Wednesday, July 11, 2012

SPX Update: Market Reaches Critical Decision Point

Yesterday, I took an educated guess at the short-term path the market would follow, and, a little bit to my surprise, it followed the path I laid out almost perfectly.  It's now decision time for this market.  I continue to feel that a new high above 1374 would fit the pattern better -- and there are some signs that the bulls still have control of this market.  The decline did not come close to matching the furor of the last rally leg, and has been quite orderly.  This fits the pattern of a corrective B-wave decline. 

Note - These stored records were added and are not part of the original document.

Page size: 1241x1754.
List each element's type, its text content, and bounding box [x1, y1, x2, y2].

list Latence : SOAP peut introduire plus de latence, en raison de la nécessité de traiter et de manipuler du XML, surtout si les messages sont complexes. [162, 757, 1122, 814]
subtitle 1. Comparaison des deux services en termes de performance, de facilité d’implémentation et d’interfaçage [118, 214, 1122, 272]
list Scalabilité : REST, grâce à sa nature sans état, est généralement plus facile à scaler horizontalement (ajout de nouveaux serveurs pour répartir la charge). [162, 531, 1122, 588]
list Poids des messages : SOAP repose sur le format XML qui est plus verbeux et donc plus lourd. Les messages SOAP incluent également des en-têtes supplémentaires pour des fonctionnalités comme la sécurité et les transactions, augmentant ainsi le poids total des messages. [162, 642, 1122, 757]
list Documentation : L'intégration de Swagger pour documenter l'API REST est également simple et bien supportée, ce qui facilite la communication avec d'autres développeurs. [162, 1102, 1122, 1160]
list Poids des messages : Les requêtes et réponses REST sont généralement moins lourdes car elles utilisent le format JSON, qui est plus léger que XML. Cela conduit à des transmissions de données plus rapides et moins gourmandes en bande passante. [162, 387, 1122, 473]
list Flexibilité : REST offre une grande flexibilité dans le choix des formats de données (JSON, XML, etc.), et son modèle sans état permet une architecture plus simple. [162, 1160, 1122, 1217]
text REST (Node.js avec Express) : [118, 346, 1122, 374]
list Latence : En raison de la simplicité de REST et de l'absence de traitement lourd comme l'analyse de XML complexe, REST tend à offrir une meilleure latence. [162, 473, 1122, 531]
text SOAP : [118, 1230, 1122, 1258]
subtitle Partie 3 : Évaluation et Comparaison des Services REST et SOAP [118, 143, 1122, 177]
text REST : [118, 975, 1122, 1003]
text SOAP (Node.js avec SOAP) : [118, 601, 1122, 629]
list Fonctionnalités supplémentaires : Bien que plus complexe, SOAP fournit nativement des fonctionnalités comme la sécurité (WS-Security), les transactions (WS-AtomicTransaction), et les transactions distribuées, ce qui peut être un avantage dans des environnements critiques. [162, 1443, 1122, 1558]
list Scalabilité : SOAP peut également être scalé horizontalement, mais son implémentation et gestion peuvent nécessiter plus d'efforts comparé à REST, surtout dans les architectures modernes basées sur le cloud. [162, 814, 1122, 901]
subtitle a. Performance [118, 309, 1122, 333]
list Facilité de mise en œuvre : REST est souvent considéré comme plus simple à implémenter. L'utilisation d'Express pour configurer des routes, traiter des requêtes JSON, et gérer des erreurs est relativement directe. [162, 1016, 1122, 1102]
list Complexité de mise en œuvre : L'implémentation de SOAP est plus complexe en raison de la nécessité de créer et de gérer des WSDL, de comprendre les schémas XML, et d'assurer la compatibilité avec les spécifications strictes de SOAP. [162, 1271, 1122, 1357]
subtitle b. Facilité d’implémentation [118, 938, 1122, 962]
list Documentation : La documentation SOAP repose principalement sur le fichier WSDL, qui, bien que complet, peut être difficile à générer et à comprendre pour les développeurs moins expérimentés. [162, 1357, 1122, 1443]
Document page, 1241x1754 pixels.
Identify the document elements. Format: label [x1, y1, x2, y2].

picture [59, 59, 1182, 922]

The market has nearly reached the lower boundary of the trend channel, and this is where bulls need to make a stand and turn things around if they want to maintain their hopes for new swing highs.  If the market fails to bounce here, we could start to see some real fireworks from the bears.

I find it interesting that the charts have reached an inflection point just in time for the release of the Fed minutes on Wednesday.  One could see things going either way with that news release (and with the charts) -- lots of QE talk could provide the thrust for that last high; lots of QE opposition could provide the thrust for an actual 3rd wave decline.  In fact, I recall that the Fed minutes, and perceived lack of support for a new QE program, seemed to be a factor near the last cyclical market high.

Funny how that works, though -- the charts are clearly approaching a decision point... and once again, it lines right up with potential "game changer" news.  It is also interesting that the pattern is ambiguous enough to allow for either outcome.

For the short-term, the pattern would look best with a slightly lower low, followed by a solid bounce.  The lower low isn't required to complete the pattern, however -- but the ideal target for the decline (assuming it isn't the more bearish alternate count) would be roughly 1333, which also "just happens" to line up with the lower blue trendline.

Another factor which favors the bulls is the strength of the rally vs. the strength of the decline.  Note how much more headway the bulls made in a few days than the bears did -- this suggests the bulls still have firepower.  However, sustained trade beneath the blue trendline would begin to shift the odds in favor of the more bearish alternate count. 

Regardless of which short-term resolution the market has planned, the intermediate picture currently only has one preferred outcome, and that is for the market to head into the 1100's.  It would literally take a moon-shot from the market, right here and now, to change this pattern into something bullish -- and that currently appears to be very low probability.

For contrast, the bigger picture chart below has been labeled with the alternate count, and also outlines a very bearish pending sell trigger.

In conclusion, the overall pattern would still look better with a new high above 1374, the first target for which is 1375-1380.  In a perfect world, I'd actually like to see a new high that slightly overthrows the upper line of the bearish rising wedge shown in the chart above.  However, the market has reached a critical inflection point now, and the bulls do need to turn this market fairly quickly to maintain their short-term hopes.  Trade safe.